++++ Extracted material

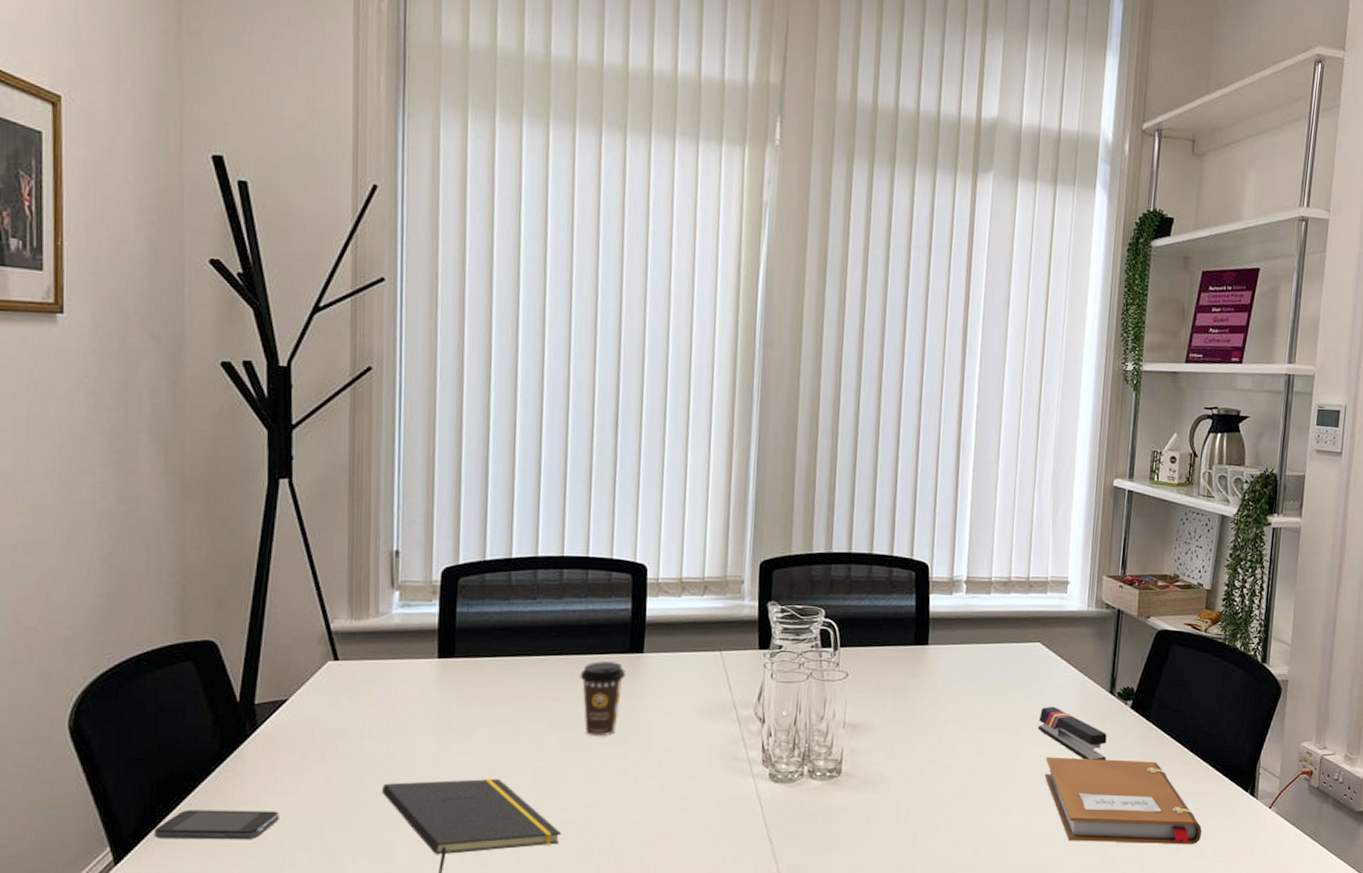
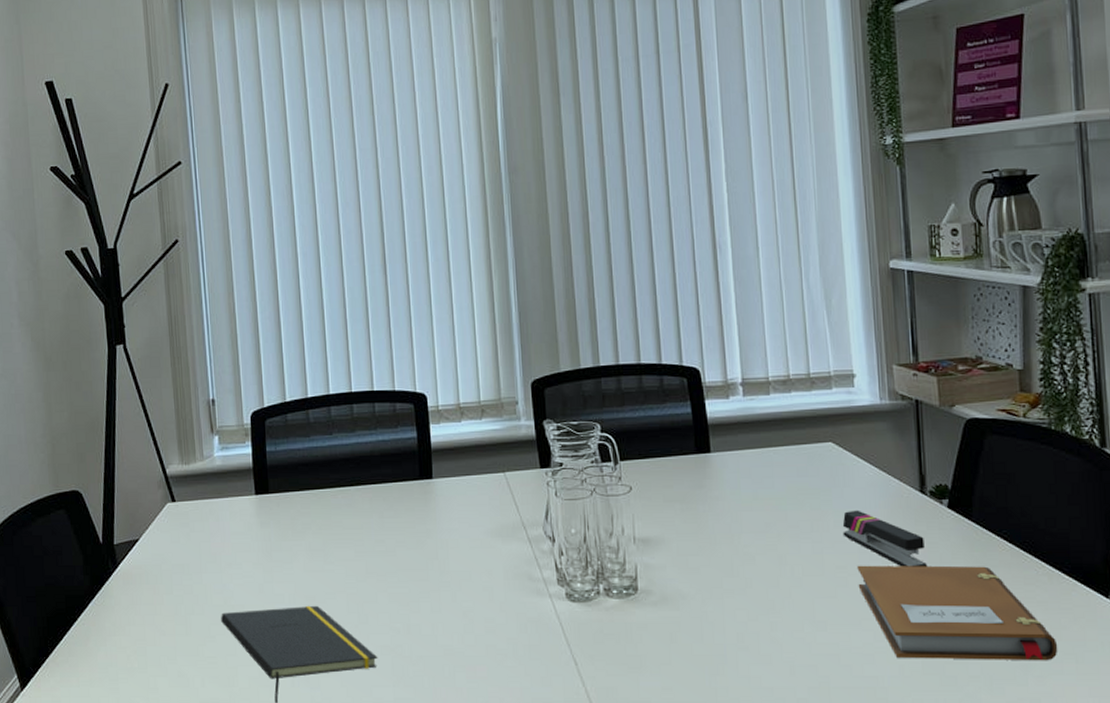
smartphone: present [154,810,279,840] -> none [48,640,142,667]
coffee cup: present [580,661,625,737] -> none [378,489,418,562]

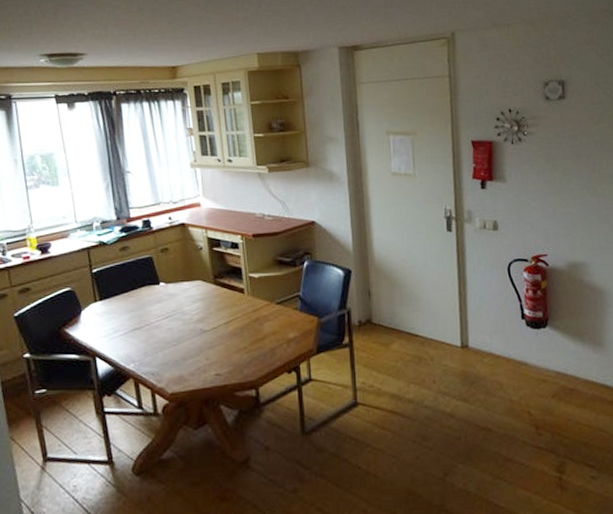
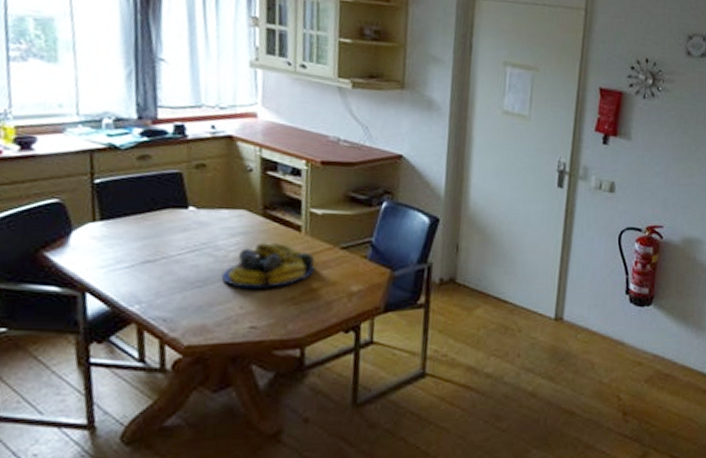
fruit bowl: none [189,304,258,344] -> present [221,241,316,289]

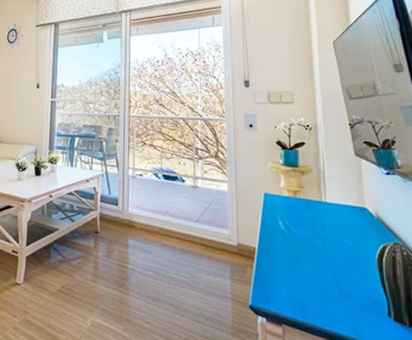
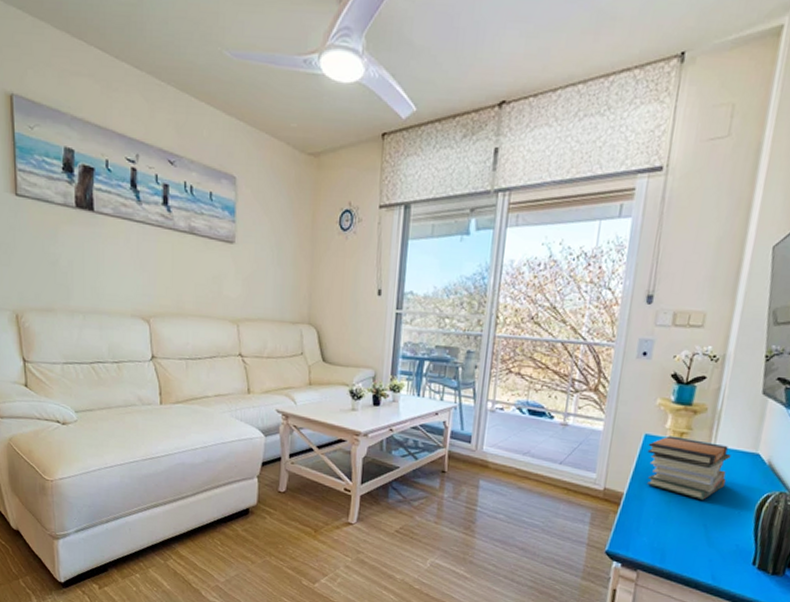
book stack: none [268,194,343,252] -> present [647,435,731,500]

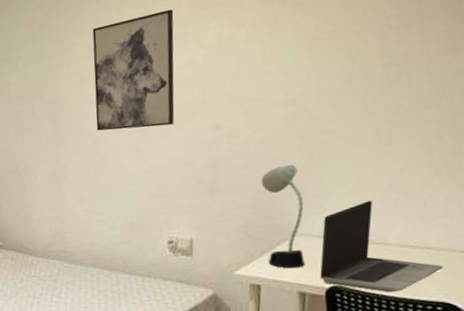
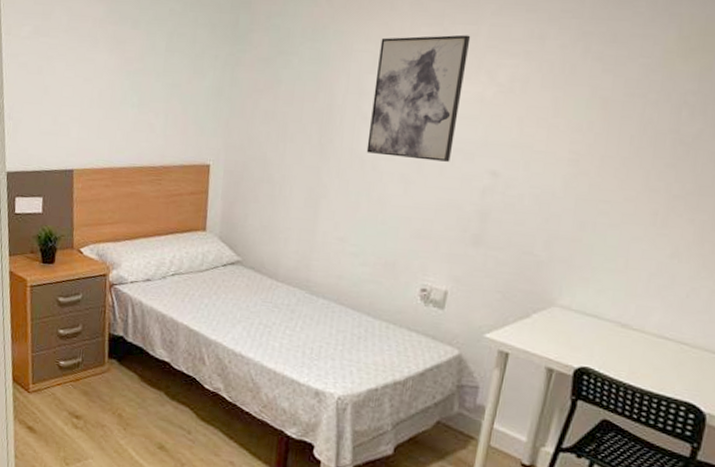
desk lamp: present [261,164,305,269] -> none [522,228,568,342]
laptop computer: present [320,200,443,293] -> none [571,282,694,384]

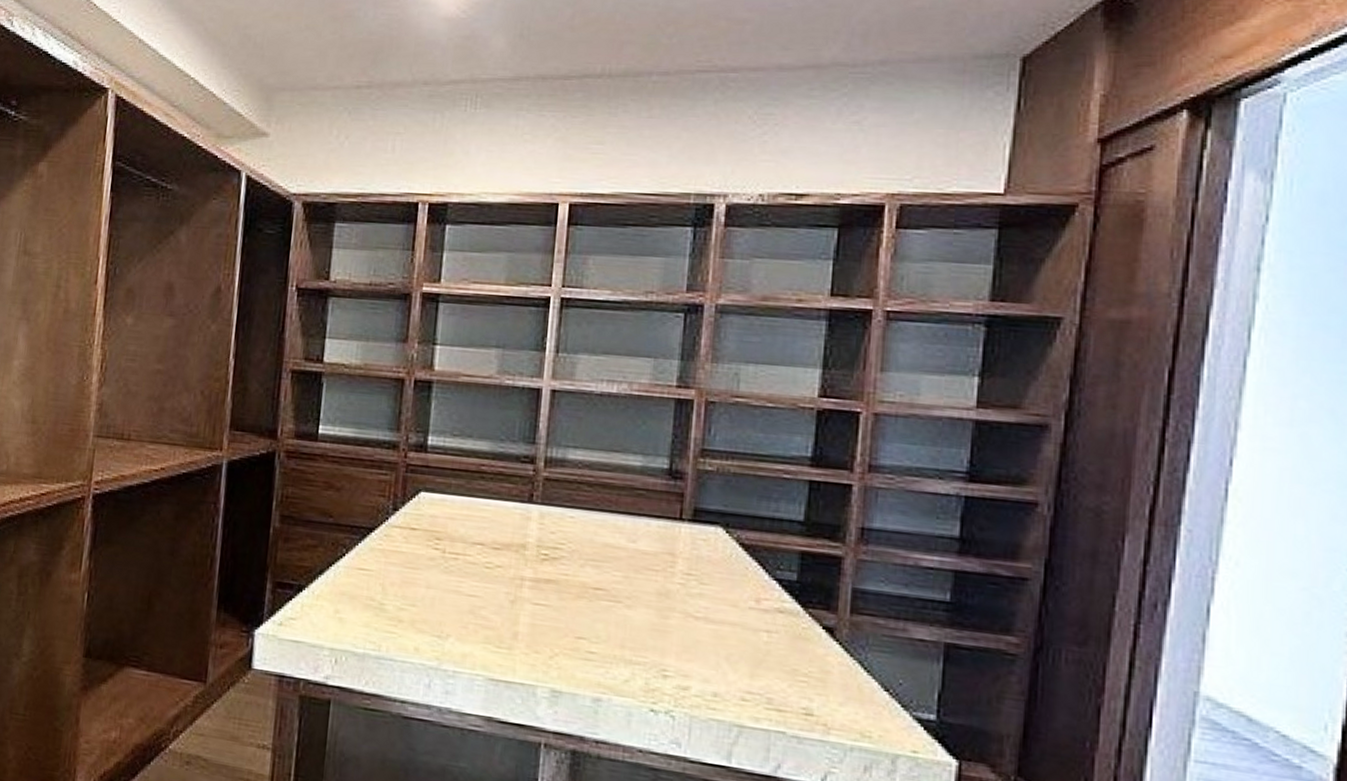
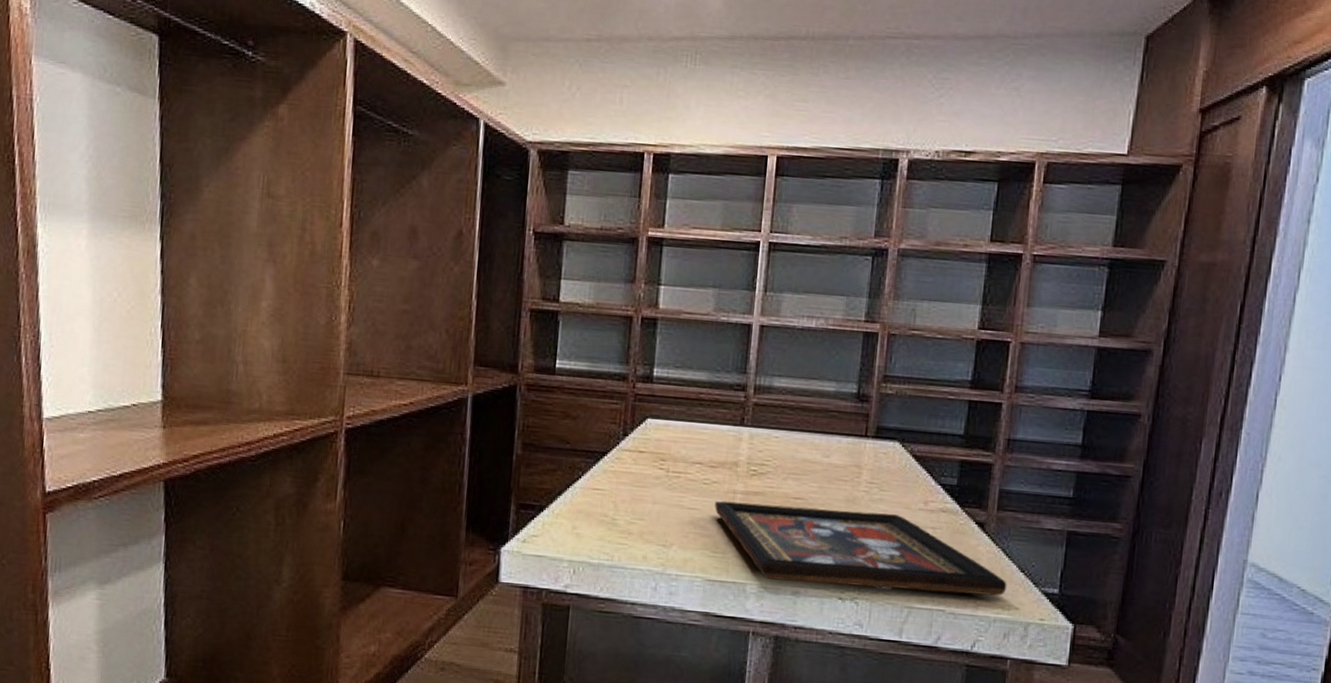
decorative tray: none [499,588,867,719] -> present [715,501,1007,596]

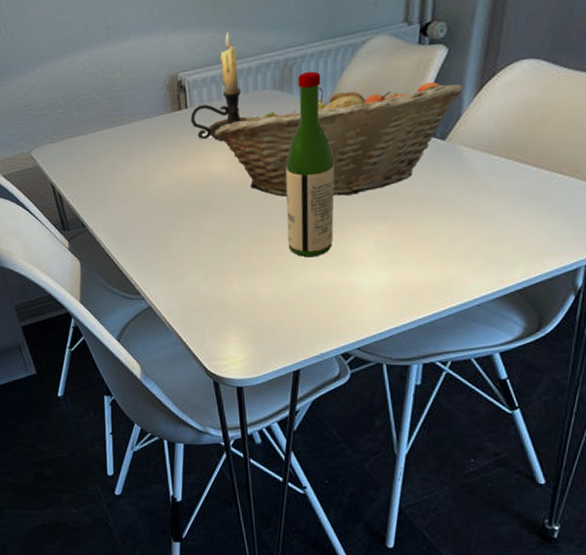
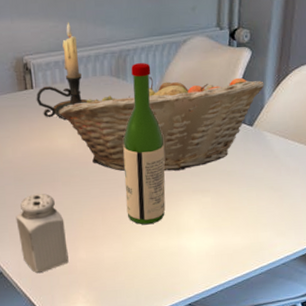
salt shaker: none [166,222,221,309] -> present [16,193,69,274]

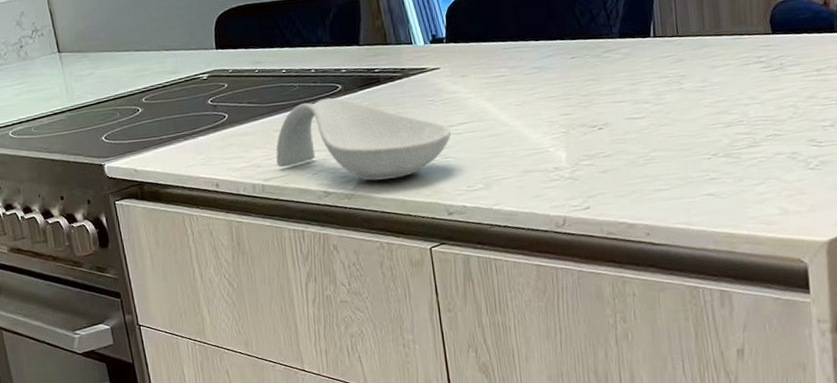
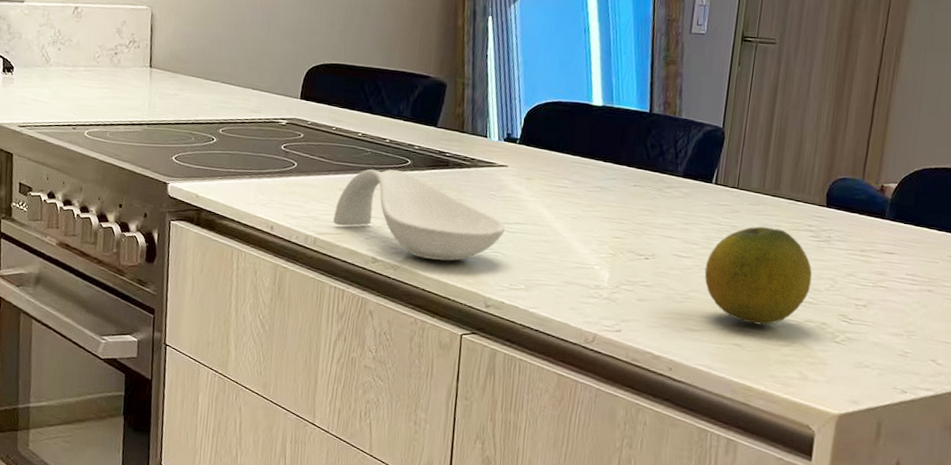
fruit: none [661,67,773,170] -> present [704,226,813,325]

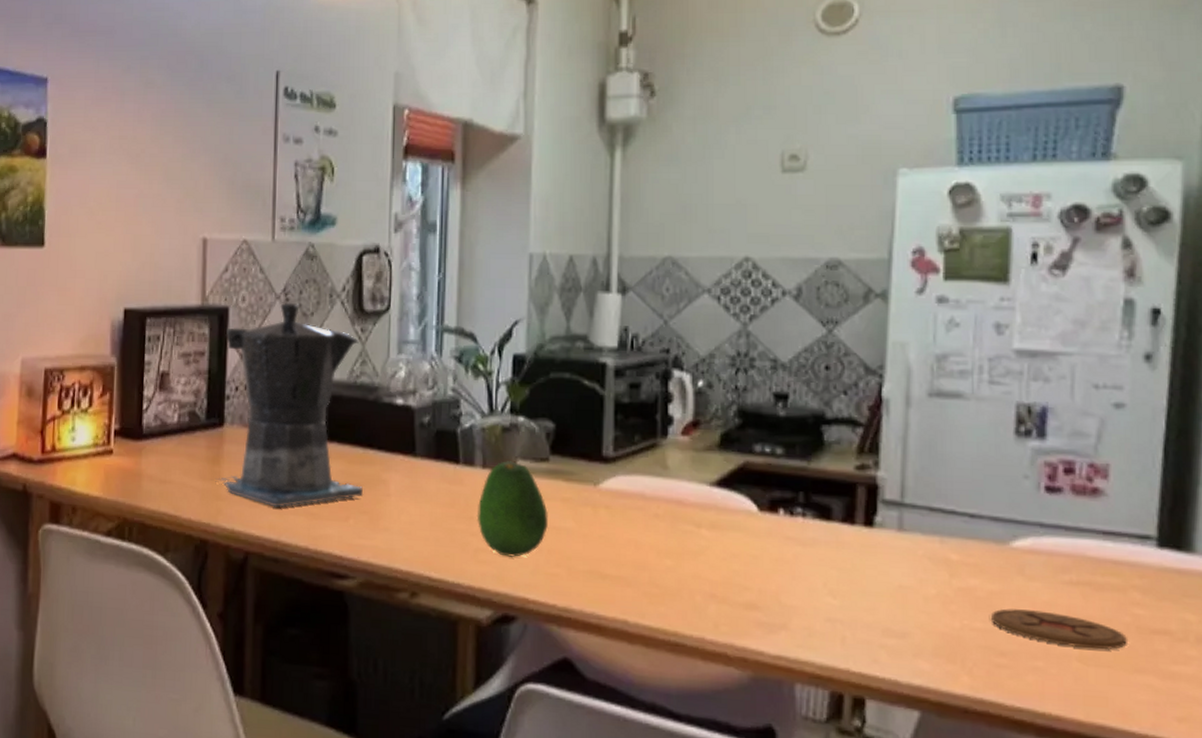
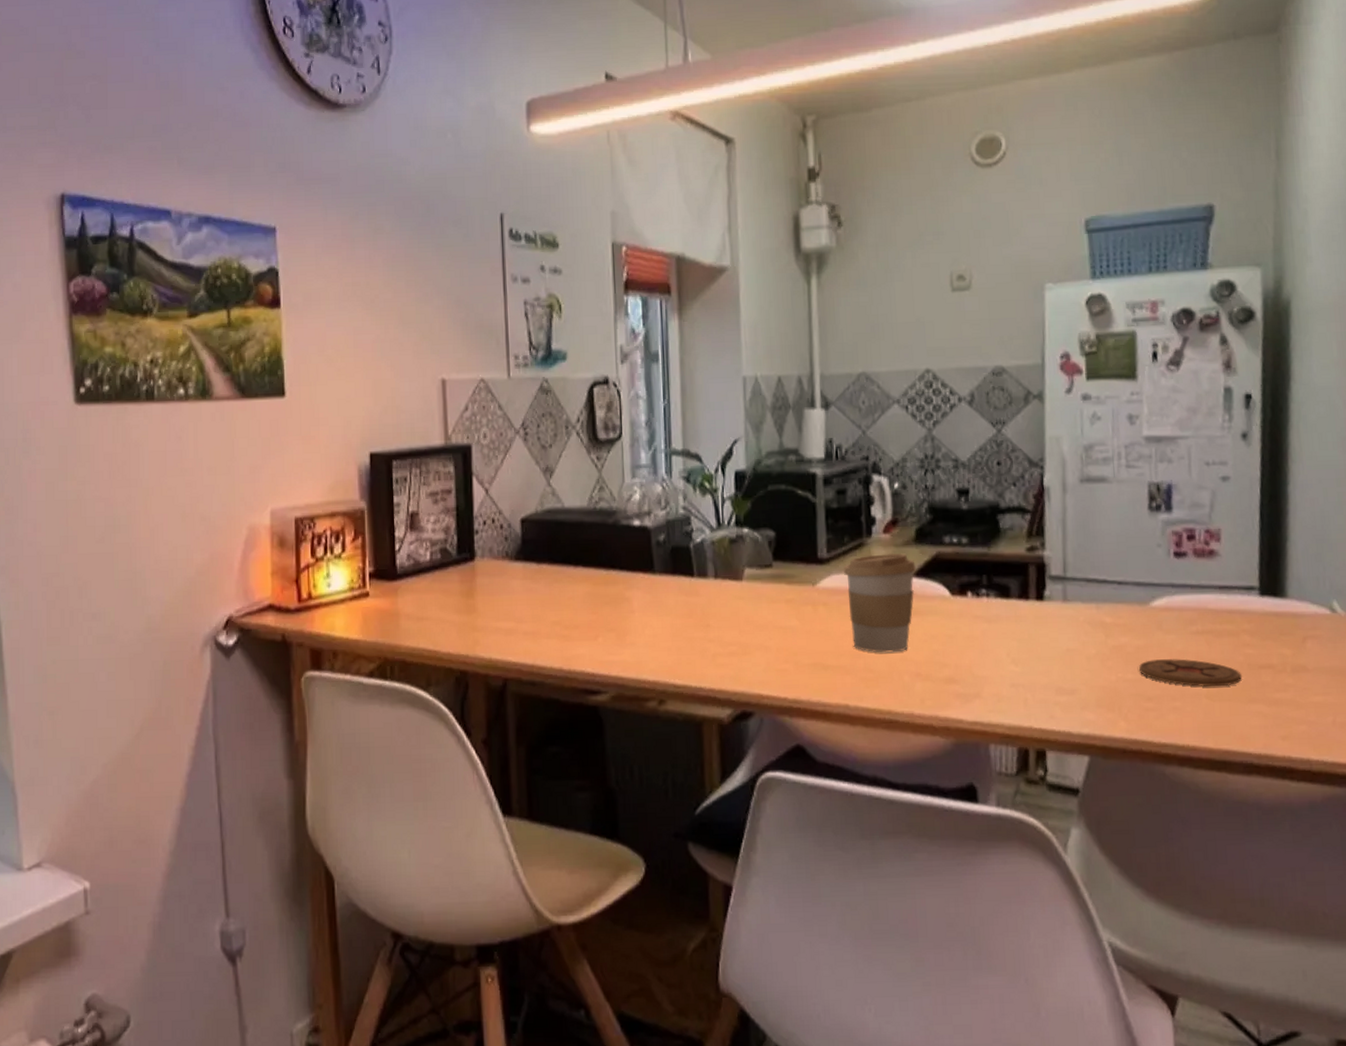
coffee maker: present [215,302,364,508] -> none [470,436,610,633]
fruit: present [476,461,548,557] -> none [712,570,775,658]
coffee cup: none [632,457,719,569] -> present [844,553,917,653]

++++++++

Write out all the entries precisely as given, omitting each image.

smartphone: present [154,810,279,840] -> none [48,640,142,667]
coffee cup: present [580,661,625,737] -> none [378,489,418,562]

fruit bowl: none [189,304,258,344] -> present [221,241,316,289]

book stack: none [268,194,343,252] -> present [647,435,731,500]

desk lamp: present [261,164,305,269] -> none [522,228,568,342]
laptop computer: present [320,200,443,293] -> none [571,282,694,384]

decorative tray: none [499,588,867,719] -> present [715,501,1007,596]

salt shaker: none [166,222,221,309] -> present [16,193,69,274]

fruit: none [661,67,773,170] -> present [704,226,813,325]

coffee maker: present [215,302,364,508] -> none [470,436,610,633]
fruit: present [476,461,548,557] -> none [712,570,775,658]
coffee cup: none [632,457,719,569] -> present [844,553,917,653]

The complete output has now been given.